• _TASK REQUIREMENTS_
Each entry should be repeated exactly. Its pictures should not be.

• _SUPPLIED RECORDS_
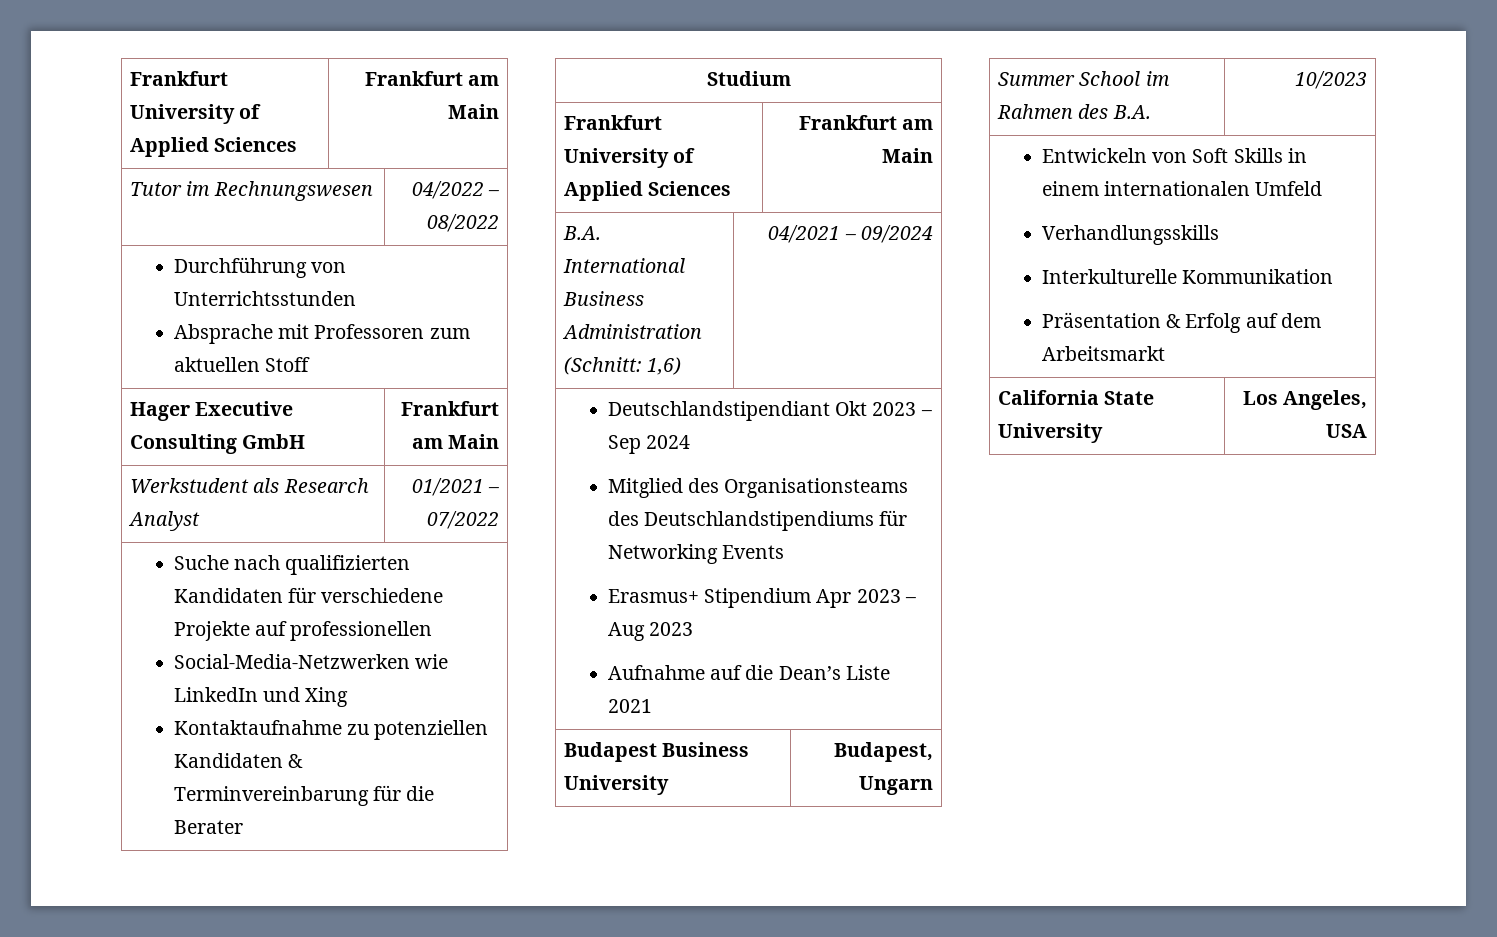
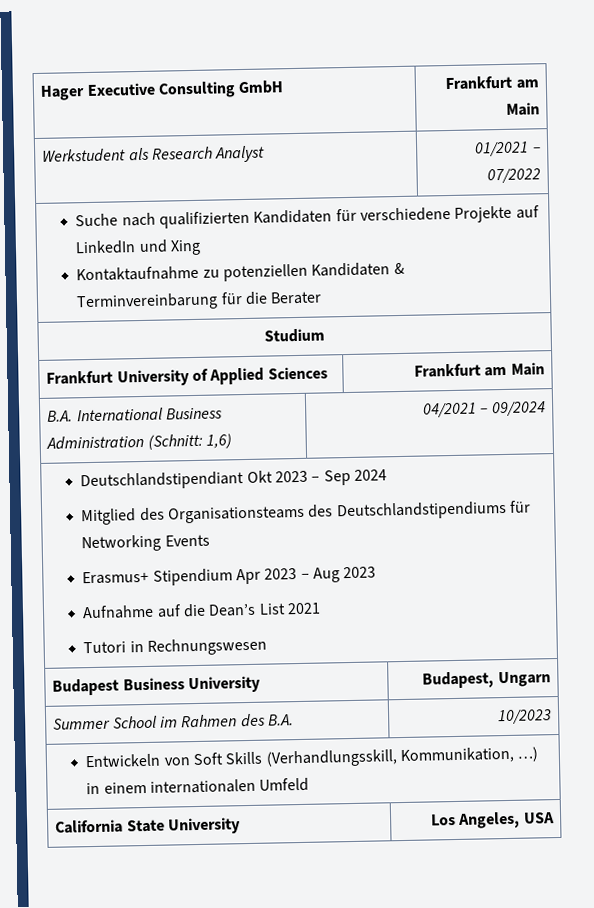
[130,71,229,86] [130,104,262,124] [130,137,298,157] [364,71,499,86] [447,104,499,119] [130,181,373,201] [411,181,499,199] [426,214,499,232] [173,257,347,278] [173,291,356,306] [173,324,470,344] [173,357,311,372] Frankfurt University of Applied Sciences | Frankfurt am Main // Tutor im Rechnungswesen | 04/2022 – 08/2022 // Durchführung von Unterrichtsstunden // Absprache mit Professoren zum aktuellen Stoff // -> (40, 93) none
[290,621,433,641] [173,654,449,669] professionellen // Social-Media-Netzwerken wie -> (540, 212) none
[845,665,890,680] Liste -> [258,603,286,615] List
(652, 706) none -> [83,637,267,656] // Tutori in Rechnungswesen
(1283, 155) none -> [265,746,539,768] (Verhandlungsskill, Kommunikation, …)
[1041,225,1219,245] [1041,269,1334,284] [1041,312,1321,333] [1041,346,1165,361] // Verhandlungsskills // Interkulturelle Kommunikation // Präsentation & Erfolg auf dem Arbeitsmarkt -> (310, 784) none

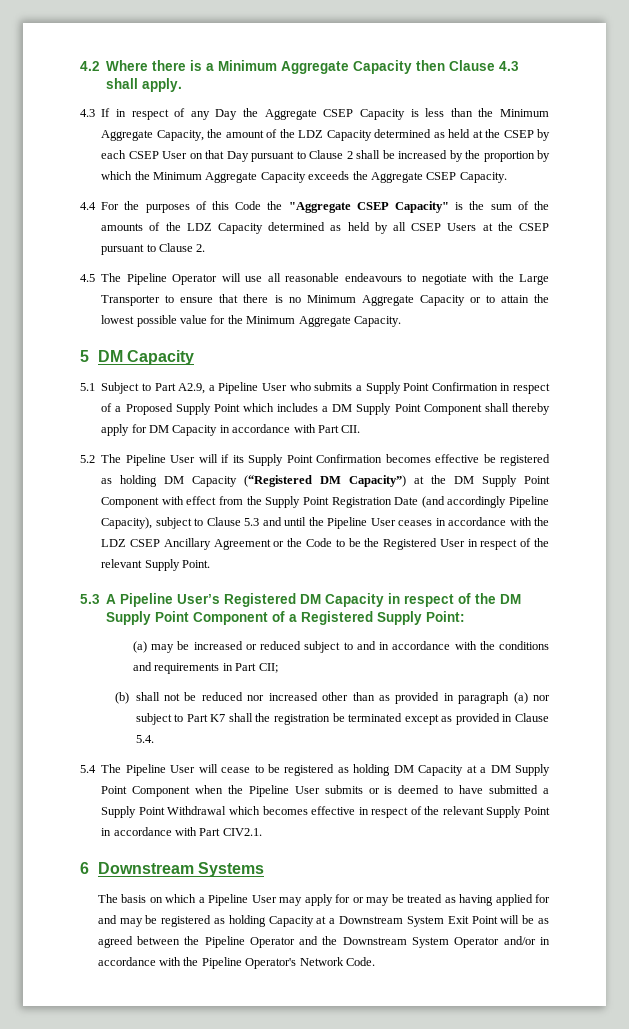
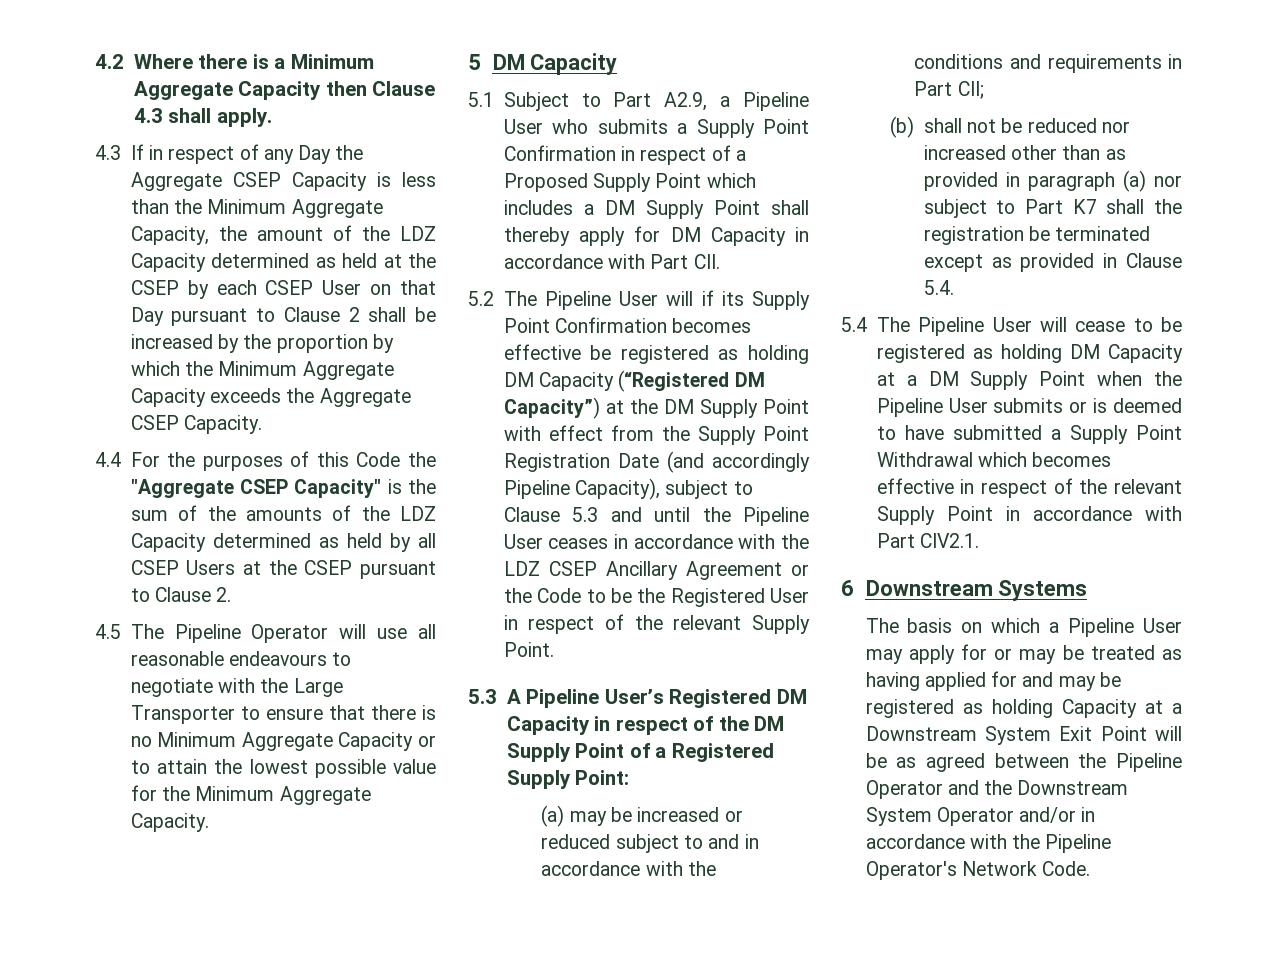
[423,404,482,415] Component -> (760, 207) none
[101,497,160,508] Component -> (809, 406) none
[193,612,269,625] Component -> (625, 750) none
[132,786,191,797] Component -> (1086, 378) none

• _YOUR RESPONSE_
[130,71,229,86] [130,104,262,124] [130,137,298,157] [364,71,499,86] [447,104,499,119] [130,181,373,201] [411,181,499,199] [426,214,499,232] [173,257,347,278] [173,291,356,306] [173,324,470,344] [173,357,311,372] Frankfurt University of Applied Sciences | Frankfurt am Main // Tutor im Rechnungswesen | 04/2022 – 08/2022 // Durchführung von Unterrichtsstunden // Absprache mit Professoren zum aktuellen Stoff // -> (40, 93) none
[290,621,433,641] [173,654,449,669] professionellen // Social-Media-Netzwerken wie -> (540, 212) none
[845,665,890,680] Liste -> [258,603,286,615] List
(652, 706) none -> [83,637,267,656] // Tutori in Rechnungswesen
(1283, 155) none -> [265,746,539,768] (Verhandlungsskill, Kommunikation, …)
[1041,225,1219,245] [1041,269,1334,284] [1041,312,1321,333] [1041,346,1165,361] // Verhandlungsskills // Interkulturelle Kommunikation // Präsentation & Erfolg auf dem Arbeitsmarkt -> (310, 784) none

[423,404,482,415] Component -> (760, 207) none
[101,497,160,508] Component -> (809, 406) none
[193,612,269,625] Component -> (625, 750) none
[132,786,191,797] Component -> (1086, 378) none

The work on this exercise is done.